App users are now abandoning apps after using them just once at a rate of 22 percent, down from 26 percent when Localytics first looked at retention rates last year. And for users who open an app more than 10 times, that figure has gone up from 26 percent to 31 percent. That suggests that app makers may be figuring out how to better encourage engagement and long-term use, rather than shooting for quick downloads.

That’s been one of the big changes in the app ecosystem, as app makers realize it’s better to retain users than push for big download numbers, which can be easily inflated. It may also be a result of the fact that many of the tools for incentivizing downloads have been blocked by Apple. That may also partially explain why iOS apps perform better than Android apps in retention.

Localytics found that among heavy users opening an app more than 10 times, 35 percent are iPhone and iPad users while 23 percent are Android users. For one-time users, Android apps also see 24 percent of their users abandon the app, while 21 percent of iOS users leave after one time. The company examined the behavior of app users on 60 million devices, comparing a nine-month period that ended in March 2012 with a previous nine-month period ending in March of 2011.

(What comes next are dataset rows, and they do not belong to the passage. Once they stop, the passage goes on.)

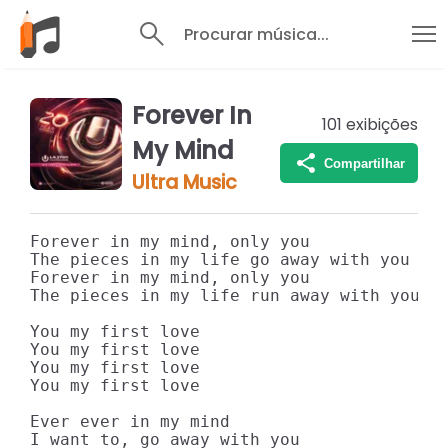
Procurar música...
Forever In
101
exibições
My Mind
Compartilhar
Ultra Music
Forever in my mind, only you

The pieces in my life go away with you

Forever in my mind, only you

The pieces in my life run away with you

You my first love

You my first love

You my first love

You my first love

Ever ever in my mind

I want to, go away with you
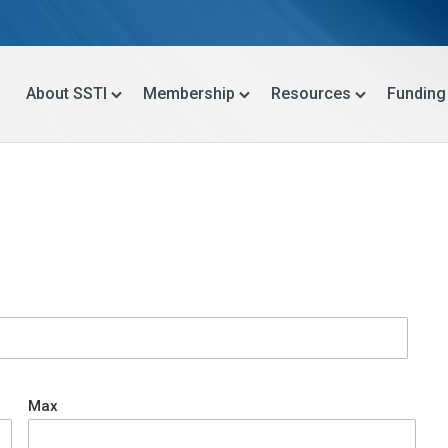
About SSTI
Membership
Resources
Funding
Max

The year-over-year improvement in retention may be a result of app makers getting better at building apps, said Localytics. Users might also be more discerning about which apps to try. Also, users are downloading more apps overall, according to Nielsen, which reported last month that the average number of apps per smartphone has increased from 32 apps to 41.

As for Apple’s loyalty advantage, Nielsen also found that 88 percent of iPhone users are app downloaders while 74 percent of Android users are, another reason why retention may be better on iOS. Localytics’ CEO also told The Wall Street Journal that iOS apps may also be more polished because they’re the primary target for many app developers. iOS devices also enjoy higher customer retention compared to other smartphone makers.

There are still plenty of challenges for app makers. The numbers show that 69 percent of the time, an app doesn’t get opened more than 10 times. But for app makers, it’s clear that you need to continue to build for repeat usage and long-term engagement. With most of the monetization models for apps based on in-app purchase or advertising, it’s all about keeping people coming back to the app. The fact that people are returning to apps more often is an encouraging sign considering that the deluge of new apps is not slowing down. Maybe app users aren’t as flaky as we thought.